アニメ最終回の時点で展開に心がキュッとしていましたが、漫画を読むとさらに心が締め付けられていく感覚になりました。なんて悲しくて美しい世界なんだろうと思っていた気がします。
読み終えた時には、次巻はどうなるのだろうかと発売日を楽しみにしていました。自分なりの展開を想像したりしながら発売日を待ったこともありました。

漫画は友人に貸したこともあります。学校では漫画は持ち込み禁止でしたので、こっそりと漫画を持って行きました。
リュックの奥深く、教科書やタオルを重ねながら忍ばせます。万が一に持ち物検査が行われてもパッと見ただけではバレないだろうという算段です。
身なり検査も持ち物検査も入学時以降は行われていないので、行われる可能性はほぼ0なのですが、ヒヤヒヤしたものです。
基本的に心配性であったり怒られたら嫌だという怖がりなので、ダメという事はしない質でした。ですので、なんだか少し悪いことをしたような気がして不思議な心地でした。結局、検査は卒業まで行われなかったので全ては杞憂でしたけれど。

部活に入っているわけでもなく、放課後に誰かと遊びに行くわけでもなかった私にとって、宝石の国を通して得られた交流は青春のひと時に刻まれています。
そこからは、のんびりと時が過ぎました。単行本派でしたので、のんびりと次の巻が出るのを待っていました。そして、最終回がやってきます。

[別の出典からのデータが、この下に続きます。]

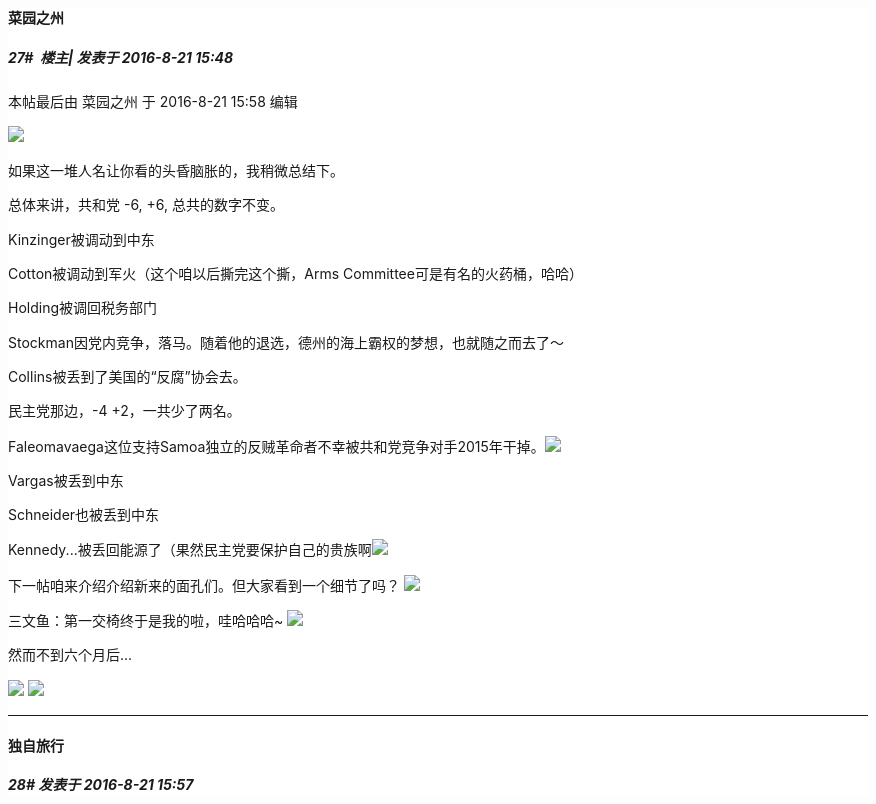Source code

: ####  菜园之州  
##### 27#         楼主| 发表于 2016-8-21 15:48



 本帖最后由 菜园之州 于 2016-8-21 15:58 编辑 

<img src="http://i.imgur.com/nFjPI0h.png" referrerpolicy="no-referrer">


如果这一堆人名让你看的头昏脑胀的，我稍微总结下。


总体来讲，共和党 -6, +6, 总共的数字不变。


Kinzinger被调动到中东

Cotton被调动到军火（这个咱以后撕完这个撕，Arms Committee可是有名的火药桶，哈哈）

Holding被调回税务部门

Stockman因党内竞争，落马。随着他的退选，德州的海上霸权的梦想，也就随之而去了～

Collins被丢到了美国的“反腐”协会去。


民主党那边，-4 +2，一共少了两名。


Faleomavaega这位支持Samoa独立的反贼革命者不幸被共和党竞争对手2015年干掉。<img src="https://static.saraba1st.com/image/smiley/normal/083.gif" referrerpolicy="no-referrer">

Vargas被丢到中东

Schneider也被丢到中东

Kennedy...被丢回能源了（果然民主党要保护自己的贵族啊<img src="https://static.saraba1st.com/image/smiley/normal/083.gif" referrerpolicy="no-referrer">


下一帖咱来介绍介绍新来的面孔们。但大家看到一个细节了吗？
<img src="http://i.imgur.com/3pWLMQv.jpg" referrerpolicy="no-referrer">


三文鱼：第一交椅终于是我的啦，哇哈哈哈~ <img src="https://static.saraba1st.com/image/smiley/nq/003.gif" referrerpolicy="no-referrer">


然而不到六个月后...

<img src="http://i.imgur.com/iCsBJbw.jpg" referrerpolicy="no-referrer">

<img src="http://i.imgur.com/vn2hUxj.jpg" referrerpolicy="no-referrer">







*****

####  独自旅行  
##### 28#       发表于 2016-8-21 15:57
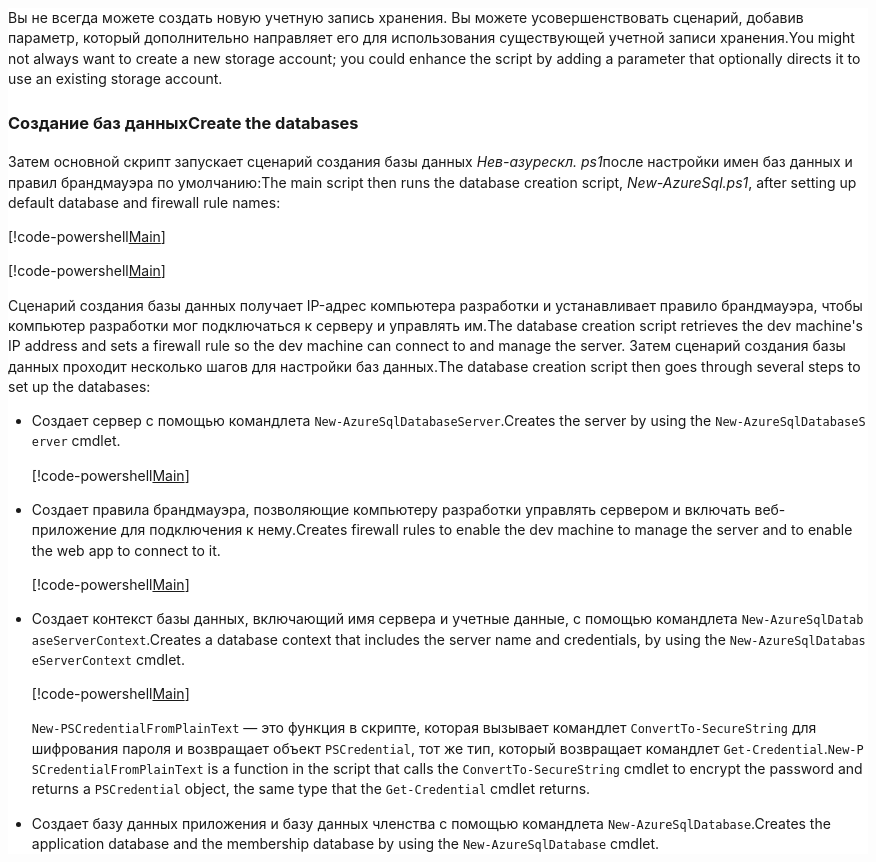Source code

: <span data-ttu-id="d48b7-191">Вы не всегда можете создать новую учетную запись хранения. Вы можете усовершенствовать сценарий, добавив параметр, который дополнительно направляет его для использования существующей учетной записи хранения.</span><span class="sxs-lookup"><span data-stu-id="d48b7-191">You might not always want to create a new storage account; you could enhance the script by adding a parameter that optionally directs it to use an existing storage account.</span></span>

### <a name="create-the-databases"></a><span data-ttu-id="d48b7-192">Создание баз данных</span><span class="sxs-lookup"><span data-stu-id="d48b7-192">Create the databases</span></span>

<span data-ttu-id="d48b7-193">Затем основной скрипт запускает сценарий создания базы данных *Нев-азурескл. ps1*после настройки имен баз данных и правил брандмауэра по умолчанию:</span><span class="sxs-lookup"><span data-stu-id="d48b7-193">The main script then runs the database creation script, *New-AzureSql.ps1*, after setting up default database and firewall rule names:</span></span>

[!code-powershell[Main](automate-everything/samples/sample6.ps1)]

[!code-powershell[Main](automate-everything/samples/sample7.ps1?highlight=2)]

<span data-ttu-id="d48b7-194">Сценарий создания базы данных получает IP-адрес компьютера разработки и устанавливает правило брандмауэра, чтобы компьютер разработки мог подключаться к серверу и управлять им.</span><span class="sxs-lookup"><span data-stu-id="d48b7-194">The database creation script retrieves the dev machine's IP address and sets a firewall rule so the dev machine can connect to and manage the server.</span></span> <span data-ttu-id="d48b7-195">Затем сценарий создания базы данных проходит несколько шагов для настройки баз данных.</span><span class="sxs-lookup"><span data-stu-id="d48b7-195">The database creation script then goes through several steps to set up the databases:</span></span>

- <span data-ttu-id="d48b7-196">Создает сервер с помощью командлета `New-AzureSqlDatabaseServer`.</span><span class="sxs-lookup"><span data-stu-id="d48b7-196">Creates the server by using the `New-AzureSqlDatabaseServer` cmdlet.</span></span>

    [!code-powershell[Main](automate-everything/samples/sample8.ps1?highlight=1)]
- <span data-ttu-id="d48b7-197">Создает правила брандмауэра, позволяющие компьютеру разработки управлять сервером и включать веб-приложение для подключения к нему.</span><span class="sxs-lookup"><span data-stu-id="d48b7-197">Creates firewall rules to enable the dev machine to manage the server and to enable the web app to connect to it.</span></span> 

    [!code-powershell[Main](automate-everything/samples/sample9.ps1?highlight=3,5)]
- <span data-ttu-id="d48b7-198">Создает контекст базы данных, включающий имя сервера и учетные данные, с помощью командлета `New-AzureSqlDatabaseServerContext`.</span><span class="sxs-lookup"><span data-stu-id="d48b7-198">Creates a database context that includes the server name and credentials, by using the `New-AzureSqlDatabaseServerContext` cmdlet.</span></span>

    [!code-powershell[Main](automate-everything/samples/sample10.ps1?highlight=4)]

    <span data-ttu-id="d48b7-199">`New-PSCredentialFromPlainText` — это функция в скрипте, которая вызывает командлет `ConvertTo-SecureString` для шифрования пароля и возвращает объект `PSCredential`, тот же тип, который возвращает командлет `Get-Credential`.</span><span class="sxs-lookup"><span data-stu-id="d48b7-199">`New-PSCredentialFromPlainText` is a function in the script that calls the `ConvertTo-SecureString` cmdlet to encrypt the password and returns a `PSCredential` object, the same type that the `Get-Credential` cmdlet returns.</span></span>
- <span data-ttu-id="d48b7-200">Создает базу данных приложения и базу данных членства с помощью командлета `New-AzureSqlDatabase`.</span><span class="sxs-lookup"><span data-stu-id="d48b7-200">Creates the application database and the membership database by using the `New-AzureSqlDatabase` cmdlet.</span></span>
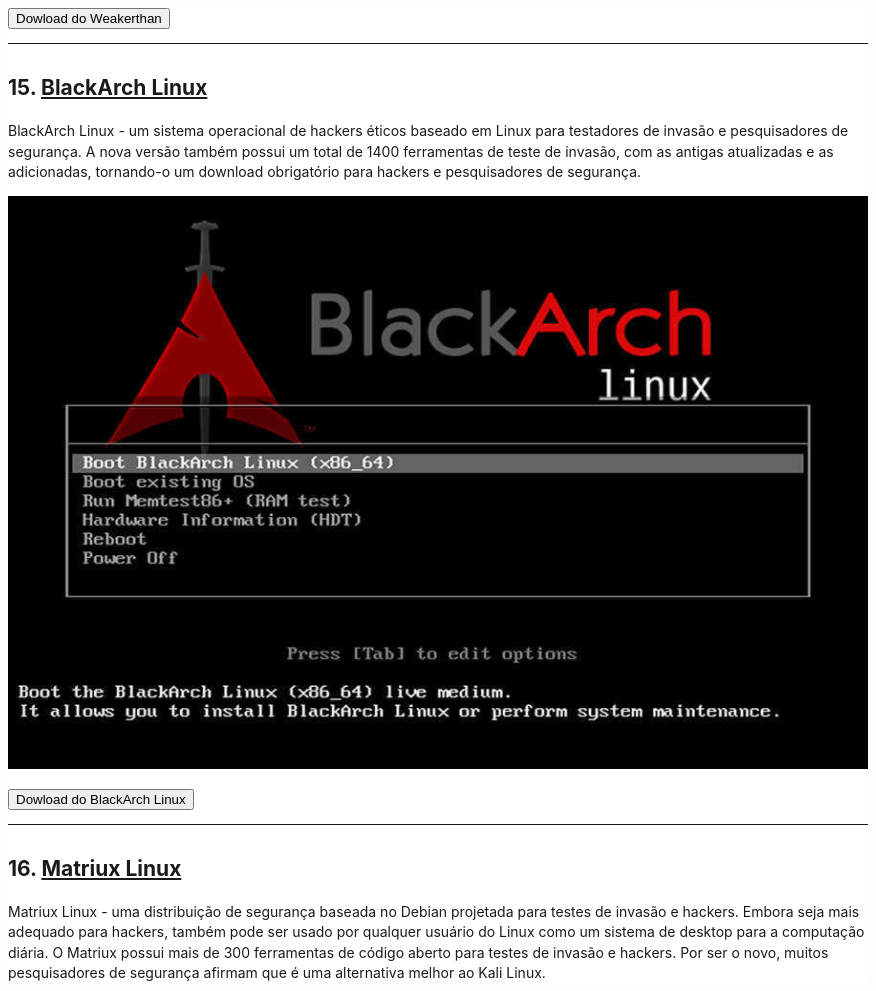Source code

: <a href="http://www.weaknetlabs.com/">
	<button type="button" class="btn btn-danger">Dowload do Weakerthan</button>
</a>

---

## 15. [BlackArch Linux](https://blackarch.org/)
BlackArch Linux - um sistema operacional de hackers éticos baseado em Linux para testadores de invasão e pesquisadores de segurança. A nova versão também possui um total de 1400 ferramentas de teste de invasão, com as antigas atualizadas e as adicionadas, tornando-o um download obrigatório para hackers e pesquisadores de segurança.

![BlackArch Linux](/assets/img/hacker/Favourite-Operating-Systems-Of-Hackers-BlackArch-Linux.jpg "BlackArch Linux")

<a href="https://blackarch.org/">
	<button type="button" class="btn btn-danger">Dowload do BlackArch Linux</button>
</a>

---

## 16. [Matriux Linux](http://www.matriux.com/)
Matriux Linux - uma distribuição de segurança baseada no Debian projetada para testes de invasão e hackers. Embora seja mais adequado para hackers, também pode ser usado por qualquer usuário do Linux como um sistema de desktop para a computação diária. O Matriux possui mais de 300 ferramentas de código aberto para testes de invasão e hackers. Por ser o novo, muitos pesquisadores de segurança afirmam que é uma alternativa melhor ao Kali Linux.
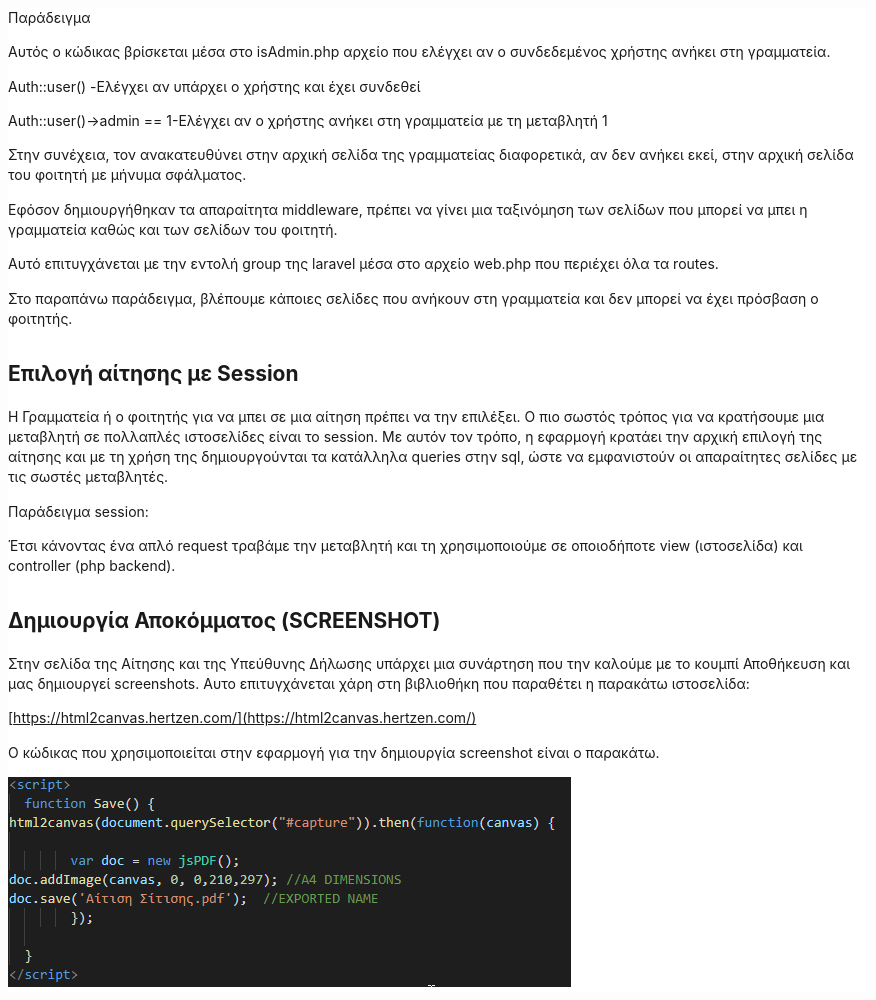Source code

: Παράδειγμα

Αυτός ο κώδικας βρίσκεται μέσα στο isAdmin.php αρχείο που ελέγχει αν ο συνδεδεμένος χρήστης ανήκει στη γραμματεία.

Auth::user() -Ελέγχει αν υπάρχει ο χρήστης και έχει συνδεθεί

Auth::user()->admin == 1-Ελέγχει αν ο χρήστης ανήκει στη γραμματεία με τη μεταβλητή 1

Στην συνέχεια, τον ανακατευθύνει στην αρχική σελίδα της γραμματείας διαφορετικά, αν δεν ανήκει εκεί, στην αρχική σελίδα του φοιτητή με μήνυμα σφάλματος.

Εφόσον δημιουργήθηκαν τα απαραίτητα middleware, πρέπει να γίνει μια ταξινόμηση των σελίδων που μπορεί να μπει η γραμματεία καθώς και των σελίδων του φοιτητή.

Αυτό επιτυγχάνεται με την εντολή group της laravel μέσα στο αρχείο web.php που περιέχει όλα τα routes.

Στο παραπάνω παράδειγμα, βλέπουμε κάποιες σελίδες που ανήκουν στη γραμματεία και δεν μπορεί να έχει πρόσβαση ο φοιτητής.

## **Επιλογή αίτησης με Session**

Η Γραμματεία ή ο φοιτητής για να μπει σε μια αίτηση πρέπει να την επιλέξει. Ο πιο σωστός τρόπος για να κρατήσουμε μια μεταβλητή σε πολλαπλές ιστοσελίδες είναι το session. Με αυτόν τον τρόπο, η εφαρμογή κρατάει την αρχική επιλογή της αίτησης και με τη χρήση της δημιουργούνται τα κατάλληλα queries στην sql, ώστε να εμφανιστούν οι απαραίτητες σελίδες με τις σωστές μεταβλητές.

Παράδειγμα session: 

Έτσι κάνοντας ένα απλό request τραβάμε την μεταβλητή και τη χρησιμοποιούμε σε οποιοδήποτε view (ιστοσελίδα) και controller (php backend).

## **Δημιουργία Αποκόμματος (SCREENSHOT)**

Στην σελίδα της Αίτησης και της Υπεύθυνης Δήλωσης υπάρχει μια συνάρτηση που την καλούμε με το κουμπί Αποθήκευση και μας δημιουργεί screenshots. Αυτο επιτυγχάνεται χάρη στη βιβλιοθήκη που παραθέτει η παρακάτω ιστοσελίδα: 

[https://html2canvas.hertzen.com/](https://html2canvas.hertzen.com/)

Ο κώδικας που χρησιμοποιείται στην εφαρμογή για την δημιουργία screenshot είναι ο παρακάτω.

![image alt text](md_images/image_31.png)
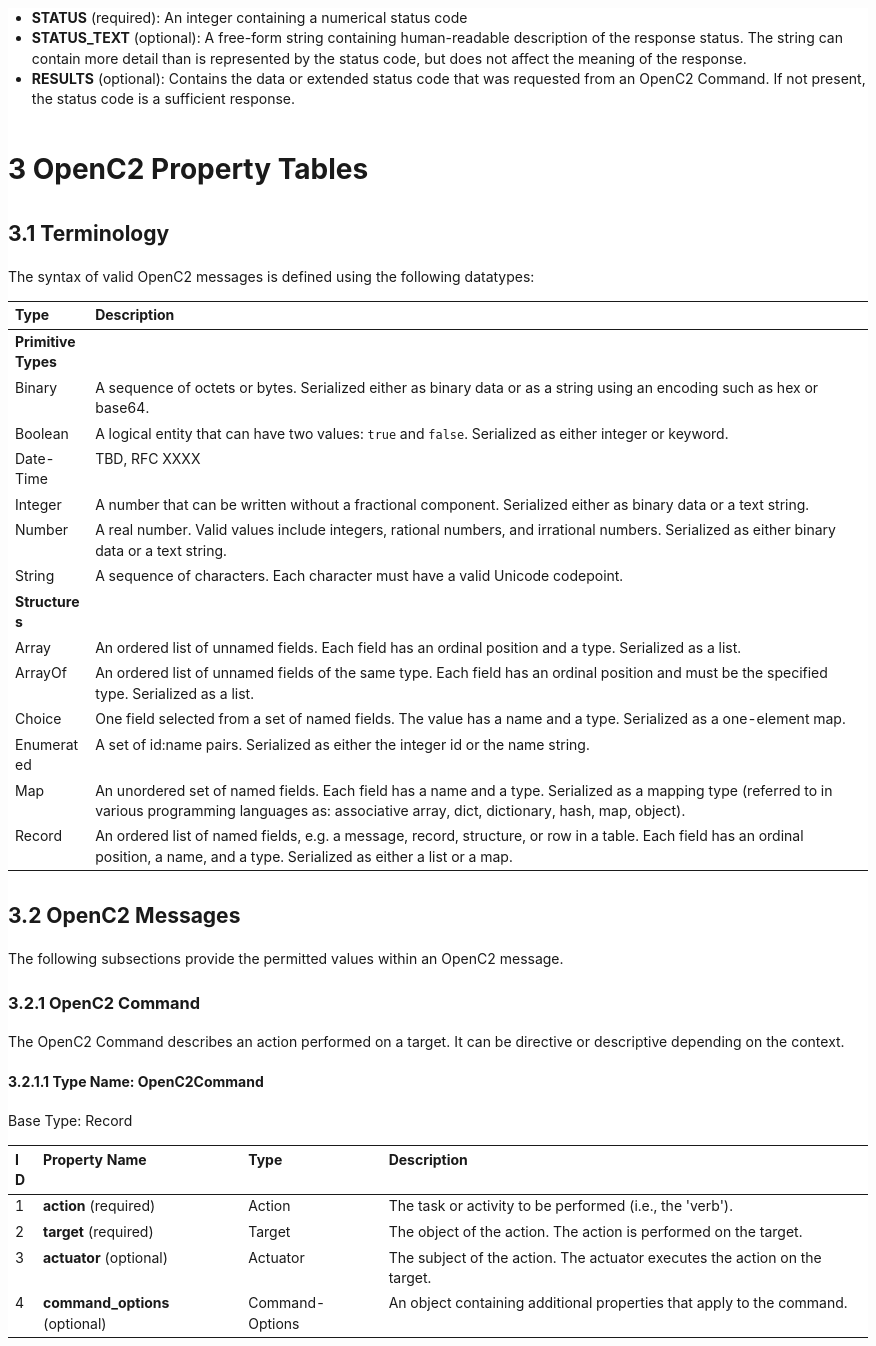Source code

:* **STATUS** (required): An integer containing a numerical status code
* **STATUS_TEXT** (optional): A free-form string containing human-readable description of the response status. The string can contain more detail than is represented by the status code, but does not affect the meaning of the response.
* **RESULTS** (optional): Contains the data or extended status code that was requested from an OpenC2 Command. If not present, the status code is a sufficient response.

# 3 OpenC2 Property Tables
## 3.1 Terminology
The syntax of valid OpenC2 messages is defined using the following datatypes:

| Type | Description |
|:---|:---|
| **Primitive Types** |   |
| Binary | A sequence of octets or bytes. Serialized either as binary data or as a string using an encoding such as hex or base64. |
| Boolean | A logical entity that can have two values: `true` and `false`. Serialized as either integer or keyword. |
| Date-Time | TBD, RFC XXXX |
| Integer | A number that can be written without a fractional component. Serialized either as binary data or a text string. |
| Number | A real number. Valid values include integers, rational numbers, and irrational numbers. Serialized as either binary data or a text string. |
| String | A sequence of characters. Each character must have a valid Unicode codepoint. |
| **Structures** |   |
| Array | An ordered list of unnamed fields. Each field has an ordinal position and a type.  Serialized as a list. |
| ArrayOf | An ordered list of unnamed fields of the same type. Each field has an ordinal position and must be the specified type. Serialized as a list. |
| Choice | One field selected from a set of named fields. The value has a name and a type. Serialized as a one-element map. |
| Enumerated | A set of id:name pairs. Serialized as either the integer id or the name string. |
| Map | An unordered set of named fields. Each field has a name and a type.  Serialized as a mapping type (referred to in various programming languages as: associative array, dict, dictionary, hash, map, object). |
| Record | An ordered list of named fields, e.g. a message, record, structure, or row in a table. Each field has an ordinal position, a name, and a type. Serialized as either a list or a map. |

## 3.2 OpenC2 Messages
The following subsections provide the permitted values within an OpenC2 message.

### 3.2.1 OpenC2 Command
The OpenC2 Command describes an action performed on a target. It can be directive or descriptive depending on the context.

#### 3.2.1.1 Type Name: OpenC2Command
Base Type: Record

| ID | Property Name | Type | Description |
|:---|:---|:---|:---|
| 1 | **action** (required) | Action | The task or activity to be performed (i.e., the 'verb'). |
| 2 | **target** (required) | Target | The object of the action. The action is performed on the target. |
| 3 | **actuator** (optional) | Actuator | The subject of the action. The actuator executes the action on the target. |
| 4 | **command_options** (optional) | Command-Options | An object containing additional properties that apply to the command. |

最終回は読みたいが、如何せん単行本派でしたので12巻の最後以降の話を知らなかったのです。どうしたものかと思っていましたが、ありがたいことに1話から107話まで期間限定(4月29日まで)で無料公開されており、読み進めることができました。
せっかくなので1話から読み直すと、当時では得られなかった感情が湧き上がってきます。心の隅に残るような不思議な感覚で、なんと名付けたら良いのかは分かりませんがワッと心の中が満たされたのです。

その感情のままX(旧:Twitter)で他の方の感想や考察、意見等を読んでいくと様々なことが書いてあって面白かったです。自分では考えつかなった視点、薄っすらと感じていたことを丁寧に表現していたり、他の方の考えに触れられるのは良いなと再認させられました。

様々な視点に触れて感情が昂ったまま、絵を描きたいという欲が出てきました。まともに使っていなかった透明水彩絵の具を引っ張り出し、塗り方なんてよく分かっていない状態で絵を描き進めます。久しぶりに楽しくのびのびとアナログで絵を描いたので、思い出深い一枚になりました。

たくさんの思い出や感情を与えてくれた、儚く、良い面も悲しい面も美しく描いていた作品だったと個人的には思います。完結したことは悲しいですが、その瞬間を見届けられたことは嬉しいです。本当に「宝石の国」に出会えてよかった。